Winning Without the 'A' Game

McAdoo, McDonald

CHAPEL HILL, N.C. – The beauty in North Carolina's 84-70 win over N.C. State was not in its performance or efficiency, but rather its dominance by way of a complete team effort.

There were missed dunks, sloppy passes, turnovers from balls slipping out of hands, head-scratching fouls, poor defensive rotations and an airmailed alley-oop for good measure – and that was just for the winning team.

Even so, UNC built a commanding 40-23 lead at halftime before stretching the margin to 22 points early in the second half and coasting to an 11th-straight win over the Wolfpack in the Smith Center.

As bad as UNC may have been at times, N.C. State was often worse. Despite the varying troubles, the Tar Heels maintained their sense of urgency – a category that Roy Williams attributed to UNC's current winning streak on Friday – and worked together to keep the Wolfpack at a safe distance.

At one point in the first half, UNC head coach Roy Williams leaned over to his coaching staff and quipped, "the only people shooting the ball worse than we are is [N.C. State]."

UNC shot 42.4 percent in the opening half, but managed a 27-25 rebounding edge despite the Wolfpack missing 30 field goal attempts (10-of-40). The Tar Heels forced N.C. State to work through its halfcourt set, and with J.P. Tokoto and James Michael McAdoo blanketing ACC leading scorer T.J. Warren, the boys in red struggled to find any offensive rhythm early.

"We really did a nice job defensively and we got lucky because they missed some shots, too, but I thought we were really active," Williams said. "In the second half, we weren't as active and I didn't think we had that sense of urgency and then we just made silly plays."

N.C. State took advantage of some defensive lapses to pull within 55-42 with 11:56 to play, but the Tar Heels promptly responded with field goals on their next six possessions to push the margin back to 68-46. The Wolfpack kept coming, however, utilizing a 9-0 run to creep within 12 with 4:25 to play and then within 10 with 1:30 to play.

Despite a significant differential in field goal percentage after halftime – N.C. State shot 65.4 percent to UNC's 38.9 – the Tar Heels earned 10 more attempts with a 14-2 offensive rebounding edge and capitalized with a 13-4 second-chance points advantage.

UNC also shot 88.2 percent from the free throw line (15-of-17) in the second half (75.8 percent for the game) to slow N.C. State's rally attempts.

While Marcus Paige (15 pts) and McAdoo (16 points, 13 rebounds) served in their normal roles as go-to scorers, they received plenty of help. Brice Johnson added 10 points and seven rebounds while Kennedy Meeks scored eight points and grabbed 10 boards. Leslie McDonald posted a team-high 20 points on 7-of-13 shooting and Tokoto's defensive help prevented Warren from keeping his team in the game in the first half.

That depth of production is critical in surviving games that don't equate to A-grade performances.

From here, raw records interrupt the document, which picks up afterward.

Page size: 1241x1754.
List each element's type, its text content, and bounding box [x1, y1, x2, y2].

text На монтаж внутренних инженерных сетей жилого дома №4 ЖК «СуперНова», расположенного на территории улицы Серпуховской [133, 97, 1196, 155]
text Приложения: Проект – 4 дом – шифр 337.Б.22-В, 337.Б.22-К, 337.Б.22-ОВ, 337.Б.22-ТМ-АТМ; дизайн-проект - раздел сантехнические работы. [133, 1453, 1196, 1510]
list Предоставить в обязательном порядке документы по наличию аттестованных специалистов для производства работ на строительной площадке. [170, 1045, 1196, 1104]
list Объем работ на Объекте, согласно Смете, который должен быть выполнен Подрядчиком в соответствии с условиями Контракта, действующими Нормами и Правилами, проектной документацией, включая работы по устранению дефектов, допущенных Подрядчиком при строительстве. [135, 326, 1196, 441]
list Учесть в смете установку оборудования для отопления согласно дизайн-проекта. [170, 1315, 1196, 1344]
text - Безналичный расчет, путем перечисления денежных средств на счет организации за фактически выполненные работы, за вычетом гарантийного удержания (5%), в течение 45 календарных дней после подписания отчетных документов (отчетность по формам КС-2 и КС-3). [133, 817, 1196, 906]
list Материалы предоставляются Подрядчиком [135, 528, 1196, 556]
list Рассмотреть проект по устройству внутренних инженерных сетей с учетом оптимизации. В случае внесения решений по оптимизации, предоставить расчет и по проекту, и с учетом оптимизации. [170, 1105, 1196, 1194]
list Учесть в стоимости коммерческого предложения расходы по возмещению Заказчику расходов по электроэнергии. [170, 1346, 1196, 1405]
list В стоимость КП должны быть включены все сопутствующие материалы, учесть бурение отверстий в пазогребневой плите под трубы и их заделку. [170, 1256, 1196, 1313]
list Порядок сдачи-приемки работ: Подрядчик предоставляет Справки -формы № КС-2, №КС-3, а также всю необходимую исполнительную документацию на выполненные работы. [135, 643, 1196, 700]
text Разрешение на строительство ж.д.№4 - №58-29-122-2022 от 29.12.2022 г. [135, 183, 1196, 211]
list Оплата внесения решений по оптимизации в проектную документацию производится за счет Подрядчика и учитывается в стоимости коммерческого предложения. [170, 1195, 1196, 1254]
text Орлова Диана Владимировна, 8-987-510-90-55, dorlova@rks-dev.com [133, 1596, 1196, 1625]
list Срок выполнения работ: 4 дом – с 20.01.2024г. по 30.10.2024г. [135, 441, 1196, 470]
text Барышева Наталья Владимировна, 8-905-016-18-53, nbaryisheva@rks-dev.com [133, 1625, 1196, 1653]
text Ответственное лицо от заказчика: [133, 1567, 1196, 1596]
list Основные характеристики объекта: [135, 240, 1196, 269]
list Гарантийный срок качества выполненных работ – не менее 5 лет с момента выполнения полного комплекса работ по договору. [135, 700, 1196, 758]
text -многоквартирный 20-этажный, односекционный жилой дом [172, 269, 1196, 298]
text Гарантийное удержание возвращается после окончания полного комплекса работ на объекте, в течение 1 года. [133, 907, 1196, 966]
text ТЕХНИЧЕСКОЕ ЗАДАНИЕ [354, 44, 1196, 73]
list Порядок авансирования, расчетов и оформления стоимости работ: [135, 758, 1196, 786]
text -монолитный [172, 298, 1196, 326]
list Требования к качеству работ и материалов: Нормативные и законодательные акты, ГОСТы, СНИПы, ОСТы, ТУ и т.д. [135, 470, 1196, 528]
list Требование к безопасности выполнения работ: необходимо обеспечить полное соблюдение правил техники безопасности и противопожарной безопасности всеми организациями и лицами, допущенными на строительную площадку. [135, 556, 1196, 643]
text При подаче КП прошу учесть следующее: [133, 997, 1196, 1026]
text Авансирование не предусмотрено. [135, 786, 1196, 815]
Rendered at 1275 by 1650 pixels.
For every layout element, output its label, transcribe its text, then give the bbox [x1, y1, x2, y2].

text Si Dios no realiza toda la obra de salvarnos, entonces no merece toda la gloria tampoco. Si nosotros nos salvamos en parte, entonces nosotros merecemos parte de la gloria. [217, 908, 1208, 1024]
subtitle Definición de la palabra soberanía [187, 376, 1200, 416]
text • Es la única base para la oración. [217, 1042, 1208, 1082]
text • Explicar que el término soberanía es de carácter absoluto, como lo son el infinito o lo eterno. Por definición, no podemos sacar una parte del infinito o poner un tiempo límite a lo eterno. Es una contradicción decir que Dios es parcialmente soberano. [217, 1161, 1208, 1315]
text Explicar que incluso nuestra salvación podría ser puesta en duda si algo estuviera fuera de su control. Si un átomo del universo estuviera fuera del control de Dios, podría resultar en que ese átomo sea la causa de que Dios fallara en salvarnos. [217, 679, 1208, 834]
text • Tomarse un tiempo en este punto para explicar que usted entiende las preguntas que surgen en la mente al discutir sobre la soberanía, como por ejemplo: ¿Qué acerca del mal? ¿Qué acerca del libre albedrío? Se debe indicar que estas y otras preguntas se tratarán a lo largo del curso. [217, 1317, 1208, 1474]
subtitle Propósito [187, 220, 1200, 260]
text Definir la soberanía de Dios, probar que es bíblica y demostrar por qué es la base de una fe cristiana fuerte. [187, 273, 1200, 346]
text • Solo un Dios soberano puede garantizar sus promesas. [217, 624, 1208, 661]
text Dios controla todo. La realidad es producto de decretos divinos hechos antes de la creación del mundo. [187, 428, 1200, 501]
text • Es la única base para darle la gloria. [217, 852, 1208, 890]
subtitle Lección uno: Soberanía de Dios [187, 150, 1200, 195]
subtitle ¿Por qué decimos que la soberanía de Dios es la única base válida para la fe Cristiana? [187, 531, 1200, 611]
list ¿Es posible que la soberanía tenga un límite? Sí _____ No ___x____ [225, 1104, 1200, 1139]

"Guys step up on different nights," Paige said. "The last couple of games it was Kennedy and we got a great contribution from Leslie tonight; he was able to knock down shots. Having a second, third or fourth guy step up behind myself and James Michael is going to help us offensively. That helps us not to have to put too much pressure on the same people."

UNC has played this way before this season and lost handily, which suggests a significant change in the team's play.

"We're getting better," sophomore forward Brice Johnson said. "Coach said he's had teams that could play bad and still win. We weren't that team, but I guess we did it today."

The Tar Heels have leveled their conference record at 4-4 after a 0-3 start and will likely be favored on Tuesday against Maryland.

When asked if Saturday's play marked a return to the effort that upset Louisville and Michigan State earlier in the season, Paige smiled and said, "I hope so."

"I hope this team sticks around a little bit," he continued. "We're having some success and we're having more fun. We're working harder in practice. Everything is starting to click for us and hopefully we can keep that going because it's a lot more fun to play like this than to be on the losing end."